Walking to work
by Steve
Commuting is a strange old business. It can eat away at your soul. You are pitted against your fellow traveller in a zero-win scenario where one side might overtake and beat the lights, or grab the final seat on the train, but will ultimately feel more bitter and more hollow for it.
Commuting can be the anti-Pay It Forward where each exchange makes each commuter meaner, spreading anger, frustration and a general feeling of loathing for your fellow man and woman. Not that anyone speaks. Exchanges are unspoken and resentful. People are something that gets in the way. The average commute takes 40 minutes, one way. Mine, and I imagine this is the case for most Londoners, takes over an hour each way. At least 10 hours a week of travelling to somewhere we generally don’t want to go, surrounded by people doing the same and feeling the same. All this and you don’t even get paid for it.
So, it feels important to somehow reclaim the commute. These are 10 dead hours a week that needn’t be dead hours. Since we moved my train journey starts at the beginning of the line, so I always get a seat. It is a longer journey than before, but I feel lucky. I’ve been reading more, listening to podcasts more, treating it as enforced free time rather than dead time before I step on the ol’ treadmill each day.
I also walk from the train terminus in London, up to my work. I walk mainly through the financial district, but I try to work my way through more of the backstreets. Some streets are shortcuts, some are detours, but they are generally quieter and generally without the Angry Hurried Commuter stereotype who may ruin my day.
I try to look up and notice things. Not just the well-known buildings, those have been dulled by the familiarity, but the functional, forgotten ones. I like to see how the buildings play off of one another. The geometric patterns that appear from certain vantage points as the walkways and towers and signs intersect.
There are the public spaces or the odd tree to enjoy. Various scenes, vignettes.
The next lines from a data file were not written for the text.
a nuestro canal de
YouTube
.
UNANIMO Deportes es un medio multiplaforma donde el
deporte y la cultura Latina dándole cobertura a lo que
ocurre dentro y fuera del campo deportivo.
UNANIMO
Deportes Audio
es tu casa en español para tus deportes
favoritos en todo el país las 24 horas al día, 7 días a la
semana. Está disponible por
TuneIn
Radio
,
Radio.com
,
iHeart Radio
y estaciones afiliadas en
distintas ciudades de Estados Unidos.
The law college, with students taking their last cigarette before an exam. I look through the window of an office postroom, surprised postrooms still exist. See pastries laid out for a conference.
A closed-down school, now boarded up. It hadn’t been boarded up when it first closed, but a faction of the Occupy movement got in there, opened some sort of “School of Life”, invited people in. They were removed quickly, as empty public buildings should be secured and inaccessible. Trees poke above the tall, blue boards now.Apartments look on, some looking fancier than others.
There are new, trendy coffee stalls. Old, established cafés. Shops long closed. Shops yet to open. A woman buffing the brass outside a pub.
I’m no more ready for work, but I’m a little less crazy than I might have been.
Rather clumsy photos from me. I didn’t even mean to take the second one, but I liked the squiggly lines. This post is a response to Mike’s suggestion to “Take a photo with your camera phone. Post it and give it some context—physical, emotional, physioemotional, etc.” Fancy making your own request for a blog post? Just let me know.
What a lovely post. I humbly request more!
What is the yellow double-striped strip on the ground? Is the blue wall in the third photo designed to keep people out or to keep people in?
When I first moved to Albuquerque from my secluded cabin, the city overwhelmed me. My eyes were so attuned to looking at the folds of a mountain and birds on a lake that I wasn’t sure what part of the town’s larger buildings. I wanted to look east toward the Sandia mountain which looms over the town, but the city skyline blocked my view. So I had to learn to focus on the city itself. And now that I’m hooked on the 99% Invisible podcast, I’m all about urban design.
LikeLike
Thanks Mike! The road markings are there to indicate you can’t park on that part of the road. The blue wall is keeping people out of the school mentioned in the post. I guess at least they painted it to look vaguely pretty.
As a confirmed suburbanite I find the transition to the city weird at times, so I can only imagine what a move from cabin to city is like. I guess it is important to take the time to look out for things, which seems easier in the country than the city as there is a slower pace and more obviously beautiful views.
LikeLike
You’ll have to post pictures of a London suburb sometime. I imagine that by definition they’re going to be different than a US suburb.